Google recently released the fragment-compose artifact with the AndroidFragment function. In short, this is the first first-party way to wrap a Fragment into a Composable function along with arguments. Previously, you could only draw the fragment's view using AndroidView or AndroidViewBinding, and everything else didn't work at all.
I'm very optimistic about this thing because it's, in my head, the only way to migrate navigation to Compose without rewriting all hundreds of existing project screens. And we want this because the idea of an application consisting of a hierarchy of Decompose components nested in each other looks very beautiful.

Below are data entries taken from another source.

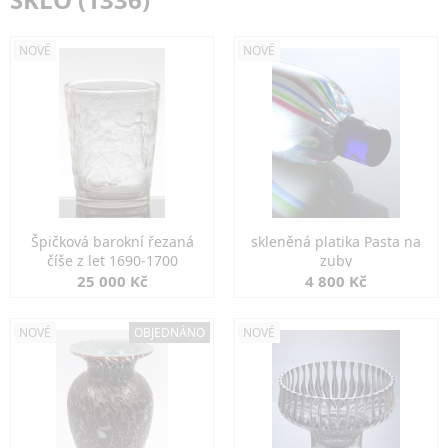
NOVÉ
NOVÉ
Špičková barokní řezaná
skleněná platika Pasta na
číše z let 1690-1700
zuby
25 000 Kč
4 800 Kč
NOVÉ
OBJEDNÁNO
NOVÉ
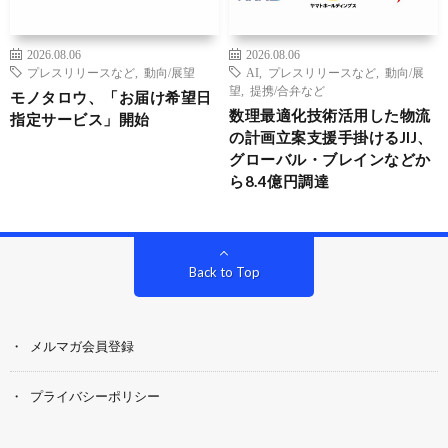
2026.08.06
2026.08.06
プレスリリースなど
,
動向/展望
AI
,
プレスリリースなど
,
動向/展
望
,
提携/合弁など
モノタロウ、「お届け希望日
数理最適化技術活用した物流
指定サービス」開始
の計画立案支援手掛けるJIJ、
グローバル・ブレインなどか
ら8.4億円調達
Back to Top
メルマガ会員登録
プライバシーポリシー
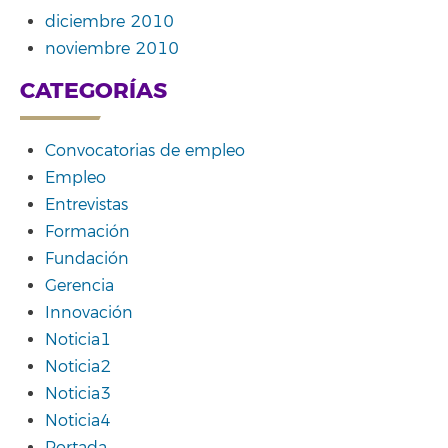
diciembre 2010
noviembre 2010
CATEGORÍAS
Convocatorias de empleo
Empleo
Entrevistas
Formación
Fundación
Gerencia
Innovación
Noticia1
Noticia2
Noticia3
Noticia4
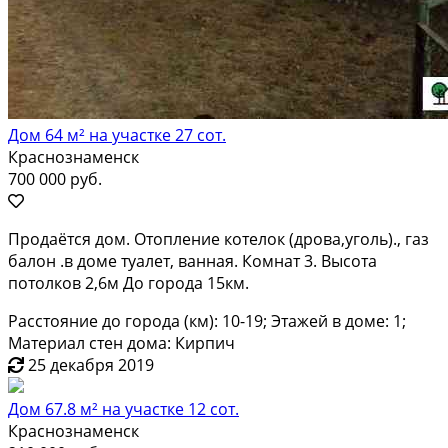
Дом 64 м² на участке 27 сот.
Краснознаменск
700 000 руб.
Продаётся дом. Отопление котелок (дрова,уголь)., газ
балон .в доме туалет, ванная. Комнат 3. Высота
потолков 2,6м До города 15км.
Расстояние до города (км): 10-19; Этажей в доме: 1;
Материал стен дома: Кирпич
25 декабря 2019
Дом 67.8 м² на участке 12 сот.
Краснознаменск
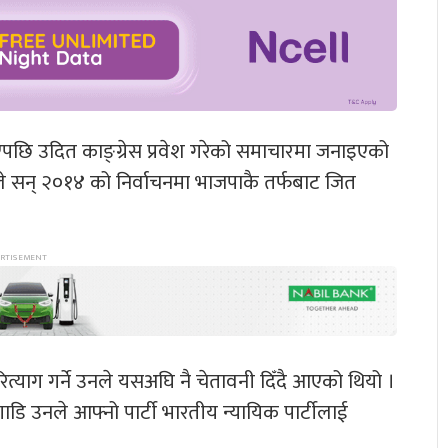
नदिएपछि उदित काङ्ग्रेस प्रवेश गरेको समाचारमा जनाइएको
 सन् २०१४ को निर्वाचनमा भाजपाकै तर्फबाट जित
ित्याग गर्ने उनले यसअघि नै चेतावनी दिँदै आएको थियो ।
डि उनले आफ्नो पार्टी भारतीय न्यायिक पार्टीलाई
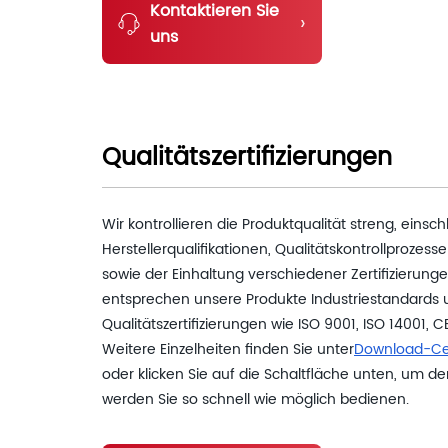
Kontaktieren Sie
›
uns
Qualitätszertifizierungen
Wir kontrollieren die Produktqualität streng, einsch
Herstellerqualifikationen, Qualitätskontrollprozes
sowie der Einhaltung verschiedener Zertifizierunge
entsprechen unsere Produkte Industriestandards
Qualitätszertifizierungen wie ISO 9001, ISO 14001, 
Weitere Einzelheiten finden Sie unter
Download-Ce
oder klicken Sie auf die Schaltfläche unten, um d
werden Sie so schnell wie möglich bedienen.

So, I got around to experimenting. And I'm rather disappointed. AndroidFragment is written in such a way that it simply creates an AndroidView with FragmentContainerView and executes an add transaction to FragmentManager in DisposableEffect, which is absolutely logical, of course. But in its onDispose a remove transaction is called, which seems to make this story completely unusable.
In practice, this leads to such an obvious situation: we simply navigate from AndroidFragment to another, for example, purely Composable screen, return back, and the fragment is recreated from zero state, and its ViewModel is reinitialized. Or we rotate the screen, everything is recreated.
With pure Compose, this doesn't happen thanks to the rememberSaveable mechanism. That is, even if the function left the composition, the memory of it is alive. However, even with pure AndroidView this doesn't happen, there's no FragmentManager which causes all the troubles.
In short, this is movement in the right direction (I praise), but there's a feeling that in this form it's at most for showing the deepest fragments in the hierarchy from Compose, and even then if we don't care about configuration changes.
Maybe I'm doing something wrong, but all the documentation so far is concentrated in changelogs and javadocs. Even the guides for using View in Compose haven't been updated.